Ptilotus chamaecladus is a species of flowering plant in the family Amaranthaceae and is endemic to Western Australia. It is a prostrate spreading to ascending annual herb, with leaves that are hairy at first, later glabrous, and oval or cylindrical spikes of purple-mauve flowers.

== Description ==
Ptilotus chamaecladus is a prostrate spreading to ascending annual herb that typically grows to 5–60 cm high with several stems that are hairy at first, later glabrous. Its leaves are egg-shaped, 4–130 mm long and 1–48 mm wide. The flowers are densely arranged in oval or cylindrical, purple-mauve spikes. The bracts are dark brown, 4–5.6 mm long and the bracteoles 3.5–4.6 mm long but not awned. The outer tepals are 5.5–5.9 mm long, the inner tepals 5.4–5.7 mm long. The style is 1.9–2.6 mm long, curved and eccentrically fixed to the ovary. Flowering occurs from July to December.

==Taxonomy==
Ptilotus chamaecladus was first formally described in 1904 by Ludwig Diels in Botanische Jahrbücher für Systematik, Pflanzengeschichte und Pflanzengeographie from specimens collected near Carnarvon. The specific epithet (chamaecladus) means 'branch-on-the-earth'.

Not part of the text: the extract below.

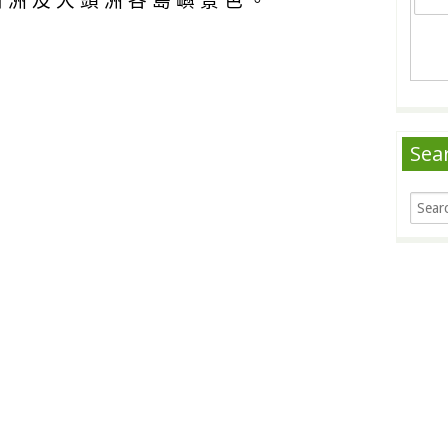
 洲 及 大 頭 洲 各 島 嶼 景 色 。
Sea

==Distribution and habitat==
Ptilotus chamaecladus grows on floodplains, creek beds and claypans in the Avon Wheatbelt, Carnarvon, Coolgardie, Gascoyne, Geraldton Sandplains, Gibson Desert, Great Victoria Desert, Little Sandy Desert, Murchison, Pilbara and Yalgoo bioregions of Western Australia.

==Conservation status==
This species of Ptilotus is listed as "not threatened" by the Government of Western Australia Department of Biodiversity, Conservation and Attractions.